From rxpgnews.com

Pakistan
Faulty probes overturn Pakistani court convictions
May 9, 2007 - 5:04:16 PM

Karachi, May 9 - Over 70 percent of convictions involving capital punishment handed down by Pakistani trial courts are set aside by superior courts, largely due to defective and inefficient investigation techniques by the police and flaws in the prosecution system, media reports said Wednesday.

Quoting sources in the office of the Sindh advocate-general, Dawn reported that the quality of police investigations in high-profile cases like bomb blasts and sectarian killings 'was not up to the mark and most sentences awarded to the accused by the trial courts were either set aside or commuted by the Sindh High Court'.

In some cases, improper identification parades by magistrates, who left loopholes in the collection of significant evidence was responsible for the setting aside of convictions.
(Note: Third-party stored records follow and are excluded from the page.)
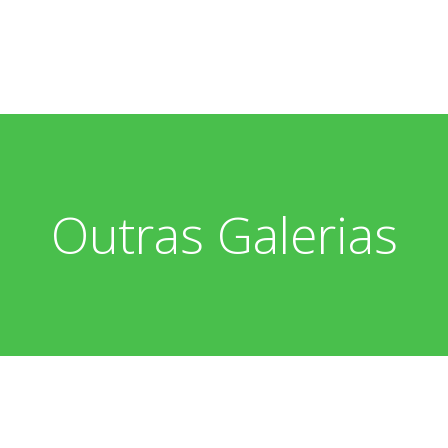
Outras Galerias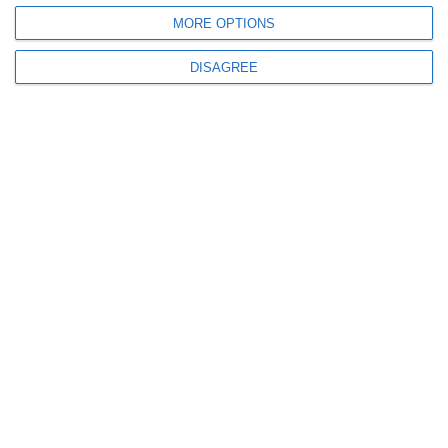
MORE OPTIONS
DISAGREE
10619
10 Nov, 2025 10:18
Terenuri în Mihai Viteazu și apartamente în Constanța. Averea și interesele
Cheraței Verioti, inspector la Direcția de Sănătate Publică
6048
10 Nov, 2025 10:10
Declarații de avere
Luminița-Elvira Zgura, responsabil financiar la DSP Constanța, are o casă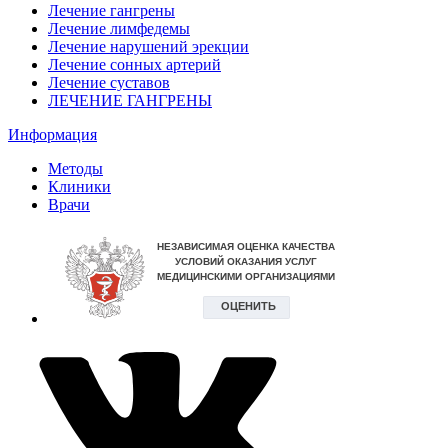
Лечение гангрены
Лечение лимфедемы
Лечение нарушений эрекции
Лечение сонных артерий
Лечение суставов
ЛЕЧЕНИЕ ГАНГРЕНЫ
Информация
Методы
Клиники
Врачи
Former Supreme Court judge Nasir Aslam Zahid attributed poor investigations to rampant corruption and political appointees in the police department.

'The conviction rate of anti-terrorism courts is high because when a high-profile case is brought to a low-ranking judge, he comes under immense psychological pressure. But when the same case goes to experienced judges of the high court, they find hardly any evidence in the convictions,' he maintained.

'The criminal justice system in on the brink of collapse in this country. Crimes are being committed all the time and convictions handed down by trial courts are being set aside by superior courts. So, the question is: Where have the real culprits gone?' Zahid fumed.

Defence attorneys had a different take on the issue.

According to them, investigators in Pakistan were in the habit of 'creating and fabricating' evidence instead of collecting it honestly.

'As a rule, the quality of a police investigation is very poor and investigation officers almost always fail to find direct evidence against defendants. Consequently, they create and set up evidence, shattering their own case,' Dawn quoted lawyer M.R. Syed as saying.

Syed claimed the Sindh High Court set aside convictions of his clients, belonging to outlawed sectarian outfits, in as many as 15 cases over the past 16 months.

According to Syed, there must be direct evidence of eyewitnesses - known in technical parlance as ocular evidence - in cases involving capital punishment, as merely circumstantial evidence and judicial confessions were not adequate to establish the prosecution case.

Three types of evidence are usually admissible in a Pakistani court: ocular evidence, circumstantial evidence and judicial confession.

'It is really hard for an investigating officer to find a real and independent eyewitness to a crime as people do not come forward to record their evidence,' Syed admitted.

'Even I, despite being an attorney, would avoid becoming a witness for the prosecution since there is no witness protection programme in our country,' he contended.

According to Syed, police investigators were not properly trained and unacquainted with modern investigation techniques.

'Lack of knowledge on their part is one of the main reasons for flawed prosecution,' he said.

Mushtaq Ahmed, another lawyer, said the Sindh High Court had allowed at least seven appeals filed by his clients belonging to the Lashkar-i-Jhangvi group and the capital punishment awarded by an anti-terrorism court was set aside.

A prosecution lawyer, who did not wish to be named, said: 'Since a trial court judge himself tries the accused, his opinion is influenced by the behaviour of the defendants and witnesses who appear before him during the trial.

'He sometimes overlooks prosecution flaws. But high court judges examine the record of the trial very minutely and eventually detect the flaws that favour defendants,' the lawyer added.

He said delays in the holding of an identification parade of the accused also adversely affected the prosecution's case.

'Similarly, a delay in the recording of a judicial confession of the accused creates doubts in the mind of a judge,' the lawyer added.